Document excerpt »
---+---

# Restoring faded / UV damaged plastic headlights a short guide.



## 91davidw

A little guide to help anyone wanting to restore their faded / UV damaged plastic headlights.

Mk3 Vauxhall Astra

Passenger side headlight










Close-up of the cloudy plastic










Taped off the paintwork to protect it when sanding and machining.
Couldn't find any masking tape so used duct tape instead, as it's very sticky I stuck it to my jumper first before sticking it on the paintwork as it would be easier to remove later.










Used 3m Aluminium Oxide Coated wet and dry for the sanding.
This is very fine, you could use 2000, 2500 or 3000 grit wet and dry but it would probably take abit more machining to remove any sanding marks.










Wet and dry soaked in a bucket of soapy water.










Started sanding in circular motions










Finished sanding in straight lines across the headlight.










Buffing the headlight I used a medium spot pad and Menzerna Intensive Polish but you could use any cutting polish really, 3m, Meguiars, Scholl, Sonus even t-cut will work.
Even heard toothpaste works but I give trying that a miss.










A few drops of polish on the pad and start buffing the headlight, I used the slowest speed on the Milwakee which is about 900rpm as to not generate to much heat. 
Three or four passes were enough to refine the finish to a standard I was happy with.










The finished restore headlight.


















I was in no hurry and stopping to take photo's probably ate up abit of time but say about 30 minutes to do one headlight.

A few other headlights I have restored.

Honda CRV headlights


















The owner of this Merc SLK was going to buy new headlights until I restored them for her.

---+---

Records supplied »

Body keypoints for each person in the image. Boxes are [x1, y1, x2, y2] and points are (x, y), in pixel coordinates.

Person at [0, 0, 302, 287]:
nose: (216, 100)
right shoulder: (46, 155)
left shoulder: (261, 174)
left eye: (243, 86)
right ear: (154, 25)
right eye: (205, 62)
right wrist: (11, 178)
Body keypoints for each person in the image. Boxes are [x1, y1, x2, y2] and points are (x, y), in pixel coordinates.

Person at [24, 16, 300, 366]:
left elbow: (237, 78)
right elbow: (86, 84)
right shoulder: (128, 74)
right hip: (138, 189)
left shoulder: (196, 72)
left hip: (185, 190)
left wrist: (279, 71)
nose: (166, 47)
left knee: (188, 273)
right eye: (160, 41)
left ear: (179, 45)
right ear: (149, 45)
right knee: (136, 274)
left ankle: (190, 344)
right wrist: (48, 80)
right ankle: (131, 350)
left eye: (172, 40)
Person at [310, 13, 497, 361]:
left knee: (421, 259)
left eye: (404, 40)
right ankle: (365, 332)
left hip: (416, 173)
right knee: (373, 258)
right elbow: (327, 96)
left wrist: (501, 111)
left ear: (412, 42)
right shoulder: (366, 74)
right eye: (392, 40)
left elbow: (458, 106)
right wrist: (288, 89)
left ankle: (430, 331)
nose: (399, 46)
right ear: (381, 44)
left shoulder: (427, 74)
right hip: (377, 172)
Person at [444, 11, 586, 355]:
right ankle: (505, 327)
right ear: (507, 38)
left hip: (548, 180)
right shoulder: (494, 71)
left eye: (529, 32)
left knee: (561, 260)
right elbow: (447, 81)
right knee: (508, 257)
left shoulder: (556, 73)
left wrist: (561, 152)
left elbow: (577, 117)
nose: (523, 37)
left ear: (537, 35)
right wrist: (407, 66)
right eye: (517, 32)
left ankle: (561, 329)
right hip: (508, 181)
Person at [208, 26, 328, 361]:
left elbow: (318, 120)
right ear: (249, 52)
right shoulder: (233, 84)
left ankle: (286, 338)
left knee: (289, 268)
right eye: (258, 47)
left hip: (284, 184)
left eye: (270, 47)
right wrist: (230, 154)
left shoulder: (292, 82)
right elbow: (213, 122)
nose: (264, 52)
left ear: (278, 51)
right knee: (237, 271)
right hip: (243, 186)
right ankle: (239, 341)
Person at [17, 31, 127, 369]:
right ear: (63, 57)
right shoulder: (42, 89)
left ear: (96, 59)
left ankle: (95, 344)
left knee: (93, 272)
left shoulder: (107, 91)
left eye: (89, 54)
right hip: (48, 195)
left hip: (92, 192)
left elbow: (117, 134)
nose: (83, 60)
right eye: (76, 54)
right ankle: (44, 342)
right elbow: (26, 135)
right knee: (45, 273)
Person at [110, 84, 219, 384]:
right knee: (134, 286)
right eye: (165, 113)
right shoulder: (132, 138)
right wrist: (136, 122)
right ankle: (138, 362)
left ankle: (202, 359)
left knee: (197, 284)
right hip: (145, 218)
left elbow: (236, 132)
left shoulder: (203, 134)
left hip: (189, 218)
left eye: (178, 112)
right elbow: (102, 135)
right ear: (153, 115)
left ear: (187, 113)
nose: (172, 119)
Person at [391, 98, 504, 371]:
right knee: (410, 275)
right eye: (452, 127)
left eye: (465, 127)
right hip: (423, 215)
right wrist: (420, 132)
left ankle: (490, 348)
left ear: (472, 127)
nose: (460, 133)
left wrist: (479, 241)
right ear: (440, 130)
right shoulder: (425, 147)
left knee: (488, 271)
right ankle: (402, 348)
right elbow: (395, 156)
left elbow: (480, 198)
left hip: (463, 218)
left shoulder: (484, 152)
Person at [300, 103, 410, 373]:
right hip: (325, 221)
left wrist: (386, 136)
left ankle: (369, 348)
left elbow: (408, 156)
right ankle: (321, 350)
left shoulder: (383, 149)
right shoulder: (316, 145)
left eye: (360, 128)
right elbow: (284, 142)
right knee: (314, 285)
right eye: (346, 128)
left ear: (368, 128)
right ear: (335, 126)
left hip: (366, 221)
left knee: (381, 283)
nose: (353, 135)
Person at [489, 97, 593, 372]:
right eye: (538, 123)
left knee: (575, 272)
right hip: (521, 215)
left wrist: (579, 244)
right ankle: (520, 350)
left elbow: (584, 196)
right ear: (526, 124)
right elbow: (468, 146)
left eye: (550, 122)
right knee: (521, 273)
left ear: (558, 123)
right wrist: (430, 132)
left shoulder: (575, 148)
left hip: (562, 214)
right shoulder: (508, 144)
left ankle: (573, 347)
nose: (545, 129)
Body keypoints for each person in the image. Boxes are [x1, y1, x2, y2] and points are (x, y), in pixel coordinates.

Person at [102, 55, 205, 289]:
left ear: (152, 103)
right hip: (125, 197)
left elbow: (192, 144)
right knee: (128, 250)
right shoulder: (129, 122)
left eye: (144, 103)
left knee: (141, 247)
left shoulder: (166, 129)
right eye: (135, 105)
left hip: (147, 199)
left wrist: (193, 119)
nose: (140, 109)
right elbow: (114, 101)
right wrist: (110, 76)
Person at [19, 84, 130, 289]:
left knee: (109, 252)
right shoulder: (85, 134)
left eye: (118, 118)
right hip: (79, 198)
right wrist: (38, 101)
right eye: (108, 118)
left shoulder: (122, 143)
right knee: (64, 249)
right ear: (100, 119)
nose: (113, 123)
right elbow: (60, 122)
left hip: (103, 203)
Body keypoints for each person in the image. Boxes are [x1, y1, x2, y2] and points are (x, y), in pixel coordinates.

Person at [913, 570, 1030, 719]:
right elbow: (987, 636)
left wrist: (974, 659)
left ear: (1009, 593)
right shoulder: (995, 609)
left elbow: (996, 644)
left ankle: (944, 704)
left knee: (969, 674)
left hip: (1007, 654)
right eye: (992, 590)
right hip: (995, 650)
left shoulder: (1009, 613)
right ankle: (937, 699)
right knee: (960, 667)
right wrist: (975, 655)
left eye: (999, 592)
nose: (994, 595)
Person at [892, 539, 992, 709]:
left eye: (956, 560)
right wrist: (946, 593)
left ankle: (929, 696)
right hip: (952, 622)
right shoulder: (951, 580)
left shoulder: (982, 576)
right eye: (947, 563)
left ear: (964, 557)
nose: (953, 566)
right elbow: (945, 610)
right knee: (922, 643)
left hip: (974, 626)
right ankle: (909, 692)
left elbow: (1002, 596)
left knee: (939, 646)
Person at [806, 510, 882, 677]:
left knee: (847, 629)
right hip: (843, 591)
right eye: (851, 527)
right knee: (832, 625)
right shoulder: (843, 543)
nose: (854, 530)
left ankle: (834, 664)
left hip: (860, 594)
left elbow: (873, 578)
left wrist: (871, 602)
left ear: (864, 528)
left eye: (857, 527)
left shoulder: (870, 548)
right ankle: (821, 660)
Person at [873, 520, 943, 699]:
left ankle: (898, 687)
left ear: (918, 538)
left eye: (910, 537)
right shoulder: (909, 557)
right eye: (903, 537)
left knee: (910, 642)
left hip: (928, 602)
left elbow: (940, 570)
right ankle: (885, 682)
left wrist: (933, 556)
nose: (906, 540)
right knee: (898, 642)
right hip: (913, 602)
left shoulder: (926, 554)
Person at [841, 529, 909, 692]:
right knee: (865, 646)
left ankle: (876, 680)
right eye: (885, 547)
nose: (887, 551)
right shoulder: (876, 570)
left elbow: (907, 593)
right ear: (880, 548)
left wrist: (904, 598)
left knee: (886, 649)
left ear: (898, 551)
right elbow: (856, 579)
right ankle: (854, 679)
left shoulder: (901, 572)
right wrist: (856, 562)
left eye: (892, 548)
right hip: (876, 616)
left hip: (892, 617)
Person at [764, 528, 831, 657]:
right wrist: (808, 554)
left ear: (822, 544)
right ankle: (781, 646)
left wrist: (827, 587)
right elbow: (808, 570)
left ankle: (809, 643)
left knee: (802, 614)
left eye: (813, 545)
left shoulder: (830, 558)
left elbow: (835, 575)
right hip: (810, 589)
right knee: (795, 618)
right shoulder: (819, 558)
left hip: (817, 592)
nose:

---+---

Check your understanding »
a) Answer these from the headlight restoration guide, one line each:
(i) What did the author use to tape off the paintwork in place of masking tape?
(ii) At what speed was the machine run while buffing?
(iii) About how long did one headlight take?
b) Reproduce the part of the headlight restoration guide starting with "Close-up of the" and going on through "to remove later.".

Task responses »
a)
(i) Duct tape
(ii) The slowest speed, about 900rpm
(iii) About 30 minutes

b)
Close-up of the cloudy plastic










Taped off the paintwork to protect it when sanding and machining.
Couldn't find any masking tape so used duct tape instead, as it's very sticky I stuck it to my jumper first before sticking it on the paintwork as it would be easier to remove later.